* [Problem to work on] Return the data that follows exactly as it appears. Pictures do not belong in the copy.

* [Detected change data]
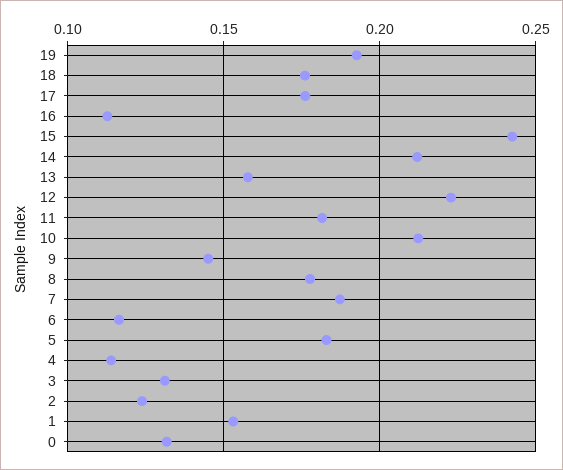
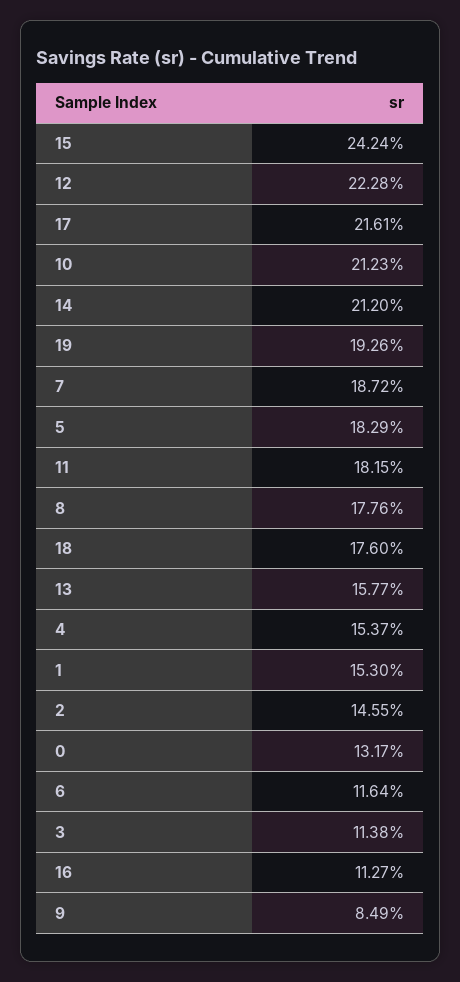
17: 0.175 -> 0.2161
9: 0.145 -> 0.0849
4: 0.115 -> 0.1537
3: 0.13 -> 0.1138
2: 0.125 -> 0.1455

* [Exercise response]
17: 0.175 -> 0.2161
9: 0.145 -> 0.0849
4: 0.115 -> 0.1537
3: 0.13 -> 0.1138
2: 0.125 -> 0.1455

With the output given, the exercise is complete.